I hope to hear the president tout his incipient open government accomplishments — from the General Service Administration’s crowdsourced development of a civic engagement playbook, to the creation of 18F, to the implementation of the DATA Act. But I also hope to hear a clear commitment to work with the career civil service, the Senate and the House of Representatives to ensure that, when the president rides off into the sunset, these small victories do not disappear, but endure and grow.

—–

President Obama has time to convince the public – and the agencies – that he meant it when he said he wanted his administration to be the most transparent. To many, it does not appear that the agencies are convinced: they continue to block FOIA requests for information about the development of policy. The president should put the power of his office behind a bill that reins in agency abuse of the b(5) deliberative process exemption to withhold information and makes the FOIA a tool for public accountability.

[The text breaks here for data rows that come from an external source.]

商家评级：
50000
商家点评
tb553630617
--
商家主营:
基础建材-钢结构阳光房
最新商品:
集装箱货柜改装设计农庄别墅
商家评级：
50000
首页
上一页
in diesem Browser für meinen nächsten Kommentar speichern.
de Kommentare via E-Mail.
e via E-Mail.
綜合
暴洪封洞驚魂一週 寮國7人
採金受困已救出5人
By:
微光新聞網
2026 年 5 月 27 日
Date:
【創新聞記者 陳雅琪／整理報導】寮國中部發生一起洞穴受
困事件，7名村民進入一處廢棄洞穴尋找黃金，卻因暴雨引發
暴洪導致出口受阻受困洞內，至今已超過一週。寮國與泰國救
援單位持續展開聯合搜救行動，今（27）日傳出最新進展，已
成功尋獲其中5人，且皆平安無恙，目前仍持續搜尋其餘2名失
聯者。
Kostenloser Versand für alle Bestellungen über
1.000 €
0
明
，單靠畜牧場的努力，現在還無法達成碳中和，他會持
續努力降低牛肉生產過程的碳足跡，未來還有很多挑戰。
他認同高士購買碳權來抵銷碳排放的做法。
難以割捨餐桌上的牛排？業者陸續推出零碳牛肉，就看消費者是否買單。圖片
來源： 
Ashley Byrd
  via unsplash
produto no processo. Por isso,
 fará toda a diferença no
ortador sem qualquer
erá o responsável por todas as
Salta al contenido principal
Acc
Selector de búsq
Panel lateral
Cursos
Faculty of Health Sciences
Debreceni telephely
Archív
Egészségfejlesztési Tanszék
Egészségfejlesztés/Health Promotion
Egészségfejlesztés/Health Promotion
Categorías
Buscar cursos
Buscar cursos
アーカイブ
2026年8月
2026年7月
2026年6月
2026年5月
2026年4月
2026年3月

The president also can and should move from vague statements promoting greater national security transparency and:

  • order disclosure of information about how surveillance under Executive Order 12333 functions;
  • acknowledge drone and missile strikes against individuals, including any civilian deaths;
  • end the censorship of information about the CIA torture program, which continues after the release of the summary of the Senate report.

—–

Six years ago, on his first full day in office, President Obama promised to create an “unprecedented level of openness in government.” He went on: “In the face of doubt, openness prevails. The government should not keep information confidential merely because public officials might be embarrassed by disclosure, because errors and failures might be revealed, or because of speculative or abstract fears … The presumption of disclosure also means that agencies should take affirmative steps to make information public. They should not wait for specific requests from the public. All agencies should use modern technology to inform citizens about what is known and done by their Government. Disclosure should be timely.”

Despite these fine words, to date, the White House has failed to fulfill its own 2008 campaign promise to “create a centralized Internet database of lobbying reports, ethics records, and campaign finance filings in a searchable, sortable, and downloadable format.” He has two years left to fulfill this promise; we are still waiting.

—–

The League of Women Voters would like President Obama to address our primary policy priorities – protecting and engaging voters, reforming money in politics and defending our environment – in his State of the Union speech. With the president’s support, we would like to see the DISCLOSE Act, which would ensure that voters know the identity of donors who have been secretly financing campaign expenditures in federal elections, become law in the 114th Congress. We’d also like presidential support for legislation that defines coordination between candidates and outside spending groups, including super PACs, in order to limit the big money flowing into our elections.

Outside of Congress, we would like to see the President support a redraft of the IRS proposal that defines election activities of 501(c) organizations to stop the abuse that allows secret campaign money to flow through tax-exempt organizations. The League also strongly supports the president’s Climate Action Plan and we would like him to call attention to the historic importance of acting to stop climate change. Finally, we hope the president will address the need to update the Voting Rights Act to ensure our elections are fair, free and accessible for all eligible citizens.